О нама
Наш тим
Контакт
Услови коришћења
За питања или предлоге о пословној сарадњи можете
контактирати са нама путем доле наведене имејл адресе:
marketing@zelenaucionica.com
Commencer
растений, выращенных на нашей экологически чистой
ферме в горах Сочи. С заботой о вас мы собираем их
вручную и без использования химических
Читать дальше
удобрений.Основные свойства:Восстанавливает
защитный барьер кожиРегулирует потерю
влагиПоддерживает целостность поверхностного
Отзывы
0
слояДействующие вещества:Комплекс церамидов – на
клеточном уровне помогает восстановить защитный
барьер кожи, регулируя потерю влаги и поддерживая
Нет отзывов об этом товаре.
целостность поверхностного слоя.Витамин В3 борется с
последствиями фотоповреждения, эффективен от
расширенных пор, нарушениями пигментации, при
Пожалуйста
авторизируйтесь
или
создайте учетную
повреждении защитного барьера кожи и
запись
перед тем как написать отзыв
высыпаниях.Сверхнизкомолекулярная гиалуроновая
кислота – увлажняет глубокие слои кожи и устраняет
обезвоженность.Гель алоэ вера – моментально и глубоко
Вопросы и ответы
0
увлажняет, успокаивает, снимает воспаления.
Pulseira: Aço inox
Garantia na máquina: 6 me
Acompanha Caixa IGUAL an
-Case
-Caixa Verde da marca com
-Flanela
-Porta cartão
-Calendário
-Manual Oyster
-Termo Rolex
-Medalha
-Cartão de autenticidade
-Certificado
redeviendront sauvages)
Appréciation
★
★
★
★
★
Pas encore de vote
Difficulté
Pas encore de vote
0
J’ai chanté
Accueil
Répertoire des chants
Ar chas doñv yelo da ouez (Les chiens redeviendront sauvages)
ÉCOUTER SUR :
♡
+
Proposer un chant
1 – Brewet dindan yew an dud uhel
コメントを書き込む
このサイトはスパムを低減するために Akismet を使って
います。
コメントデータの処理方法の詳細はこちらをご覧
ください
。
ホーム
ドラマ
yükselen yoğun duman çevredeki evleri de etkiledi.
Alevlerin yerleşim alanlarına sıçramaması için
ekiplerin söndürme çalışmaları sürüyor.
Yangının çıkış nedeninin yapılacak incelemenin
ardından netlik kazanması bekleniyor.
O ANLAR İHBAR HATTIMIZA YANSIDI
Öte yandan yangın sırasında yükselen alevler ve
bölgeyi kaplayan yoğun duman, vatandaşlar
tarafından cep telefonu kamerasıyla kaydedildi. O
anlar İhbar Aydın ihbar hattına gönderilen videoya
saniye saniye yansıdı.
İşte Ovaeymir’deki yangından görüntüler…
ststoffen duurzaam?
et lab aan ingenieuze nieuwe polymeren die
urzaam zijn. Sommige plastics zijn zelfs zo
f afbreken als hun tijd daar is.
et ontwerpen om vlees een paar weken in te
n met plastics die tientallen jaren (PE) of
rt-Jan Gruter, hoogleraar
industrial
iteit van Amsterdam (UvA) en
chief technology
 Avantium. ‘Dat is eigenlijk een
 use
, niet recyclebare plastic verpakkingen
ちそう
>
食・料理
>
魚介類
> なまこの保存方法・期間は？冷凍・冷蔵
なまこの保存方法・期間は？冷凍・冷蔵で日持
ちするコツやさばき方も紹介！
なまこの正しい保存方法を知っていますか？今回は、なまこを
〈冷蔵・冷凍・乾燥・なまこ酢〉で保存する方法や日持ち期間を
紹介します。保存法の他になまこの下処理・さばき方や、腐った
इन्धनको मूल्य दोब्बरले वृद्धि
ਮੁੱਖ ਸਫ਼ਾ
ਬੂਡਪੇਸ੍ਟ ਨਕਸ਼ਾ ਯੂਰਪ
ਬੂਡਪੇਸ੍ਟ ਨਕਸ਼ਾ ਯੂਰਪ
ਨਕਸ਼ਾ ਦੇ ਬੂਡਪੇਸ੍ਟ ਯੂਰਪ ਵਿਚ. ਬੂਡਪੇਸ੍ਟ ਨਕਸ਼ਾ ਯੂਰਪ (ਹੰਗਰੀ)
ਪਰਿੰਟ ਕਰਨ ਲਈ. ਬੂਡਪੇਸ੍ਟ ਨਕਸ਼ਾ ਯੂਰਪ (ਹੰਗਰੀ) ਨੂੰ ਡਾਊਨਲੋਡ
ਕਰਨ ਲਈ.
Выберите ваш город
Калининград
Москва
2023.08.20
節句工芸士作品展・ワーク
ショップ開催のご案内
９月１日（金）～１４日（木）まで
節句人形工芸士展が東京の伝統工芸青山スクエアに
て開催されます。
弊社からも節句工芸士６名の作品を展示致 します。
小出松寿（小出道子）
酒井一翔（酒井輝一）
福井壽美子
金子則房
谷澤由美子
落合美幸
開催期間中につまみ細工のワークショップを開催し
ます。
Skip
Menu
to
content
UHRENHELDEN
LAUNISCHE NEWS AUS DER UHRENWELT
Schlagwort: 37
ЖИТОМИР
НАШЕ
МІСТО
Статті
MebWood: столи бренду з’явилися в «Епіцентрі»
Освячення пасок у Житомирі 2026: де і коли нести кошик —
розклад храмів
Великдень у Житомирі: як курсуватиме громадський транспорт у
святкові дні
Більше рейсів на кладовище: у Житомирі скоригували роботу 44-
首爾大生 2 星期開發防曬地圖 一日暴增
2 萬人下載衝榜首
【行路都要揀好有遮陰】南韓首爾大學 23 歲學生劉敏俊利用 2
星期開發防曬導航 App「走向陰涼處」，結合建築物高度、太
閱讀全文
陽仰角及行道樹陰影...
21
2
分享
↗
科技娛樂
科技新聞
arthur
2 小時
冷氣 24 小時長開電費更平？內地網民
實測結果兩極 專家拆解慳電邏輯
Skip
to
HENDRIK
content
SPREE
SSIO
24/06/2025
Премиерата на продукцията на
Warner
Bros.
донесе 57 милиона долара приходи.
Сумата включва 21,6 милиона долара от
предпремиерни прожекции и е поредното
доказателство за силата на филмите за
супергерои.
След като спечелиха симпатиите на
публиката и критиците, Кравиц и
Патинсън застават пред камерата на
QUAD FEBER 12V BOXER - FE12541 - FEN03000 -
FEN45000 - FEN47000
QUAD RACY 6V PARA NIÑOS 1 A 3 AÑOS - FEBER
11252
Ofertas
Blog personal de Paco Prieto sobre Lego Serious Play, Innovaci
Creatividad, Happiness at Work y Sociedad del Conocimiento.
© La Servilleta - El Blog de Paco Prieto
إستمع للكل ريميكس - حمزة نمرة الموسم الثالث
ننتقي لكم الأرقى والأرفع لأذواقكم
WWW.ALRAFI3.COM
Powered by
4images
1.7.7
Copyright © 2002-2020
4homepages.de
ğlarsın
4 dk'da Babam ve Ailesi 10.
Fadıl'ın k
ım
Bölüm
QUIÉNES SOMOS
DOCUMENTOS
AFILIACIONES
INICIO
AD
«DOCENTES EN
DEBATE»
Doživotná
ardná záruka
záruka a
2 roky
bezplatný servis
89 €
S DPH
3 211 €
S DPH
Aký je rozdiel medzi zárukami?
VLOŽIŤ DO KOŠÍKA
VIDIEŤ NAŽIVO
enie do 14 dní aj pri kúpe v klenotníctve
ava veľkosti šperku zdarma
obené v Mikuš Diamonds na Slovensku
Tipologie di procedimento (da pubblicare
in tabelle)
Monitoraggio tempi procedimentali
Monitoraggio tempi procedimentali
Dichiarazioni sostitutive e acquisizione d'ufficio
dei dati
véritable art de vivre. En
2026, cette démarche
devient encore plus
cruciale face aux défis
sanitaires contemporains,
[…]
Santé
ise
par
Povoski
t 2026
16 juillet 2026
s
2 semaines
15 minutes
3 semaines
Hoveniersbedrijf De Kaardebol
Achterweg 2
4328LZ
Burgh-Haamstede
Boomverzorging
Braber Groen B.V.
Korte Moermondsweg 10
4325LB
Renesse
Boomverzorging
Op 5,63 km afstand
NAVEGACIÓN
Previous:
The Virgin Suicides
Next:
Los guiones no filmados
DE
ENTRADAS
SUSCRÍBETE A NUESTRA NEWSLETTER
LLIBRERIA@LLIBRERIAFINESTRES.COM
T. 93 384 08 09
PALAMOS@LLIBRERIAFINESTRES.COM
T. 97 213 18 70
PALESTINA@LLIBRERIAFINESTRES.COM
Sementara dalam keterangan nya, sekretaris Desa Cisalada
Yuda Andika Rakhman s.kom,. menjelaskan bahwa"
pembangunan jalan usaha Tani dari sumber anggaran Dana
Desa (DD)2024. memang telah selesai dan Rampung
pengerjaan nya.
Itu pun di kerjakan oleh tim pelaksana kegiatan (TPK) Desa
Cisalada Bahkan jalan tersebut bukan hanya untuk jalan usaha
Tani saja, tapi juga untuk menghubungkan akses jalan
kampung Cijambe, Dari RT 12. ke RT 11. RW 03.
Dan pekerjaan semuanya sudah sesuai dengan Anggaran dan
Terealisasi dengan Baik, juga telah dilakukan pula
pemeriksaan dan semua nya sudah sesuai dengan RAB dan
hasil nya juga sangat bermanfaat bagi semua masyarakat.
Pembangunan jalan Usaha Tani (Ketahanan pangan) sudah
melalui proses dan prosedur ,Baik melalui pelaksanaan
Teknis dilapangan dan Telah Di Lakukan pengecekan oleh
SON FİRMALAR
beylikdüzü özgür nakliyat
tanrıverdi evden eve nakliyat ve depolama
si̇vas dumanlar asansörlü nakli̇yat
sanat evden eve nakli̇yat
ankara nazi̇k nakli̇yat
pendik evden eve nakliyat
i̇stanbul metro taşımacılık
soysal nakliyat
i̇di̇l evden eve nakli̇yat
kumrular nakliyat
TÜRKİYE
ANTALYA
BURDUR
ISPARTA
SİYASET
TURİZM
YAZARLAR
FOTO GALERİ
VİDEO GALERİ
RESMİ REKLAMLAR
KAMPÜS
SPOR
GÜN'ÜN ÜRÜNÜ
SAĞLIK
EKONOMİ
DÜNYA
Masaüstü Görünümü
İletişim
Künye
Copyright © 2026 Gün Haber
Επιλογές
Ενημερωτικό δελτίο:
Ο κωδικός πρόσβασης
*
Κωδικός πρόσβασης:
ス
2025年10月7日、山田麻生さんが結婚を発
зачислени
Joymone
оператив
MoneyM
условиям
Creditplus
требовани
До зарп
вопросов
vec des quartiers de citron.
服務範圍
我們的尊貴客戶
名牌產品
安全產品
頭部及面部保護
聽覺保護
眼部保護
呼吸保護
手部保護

◇ ◇ ◇

▶ **TASK INSTRUCTIONS**:
Which lines in the data above contain "QUAD"? Show each one.

▶ **WRITTEN ANSWER**:
QUAD FEBER 12V BOXER - FE12541 - FEN03000 -
QUAD RACY 6V PARA NIÑOS 1 A 3 AÑOS - FEBER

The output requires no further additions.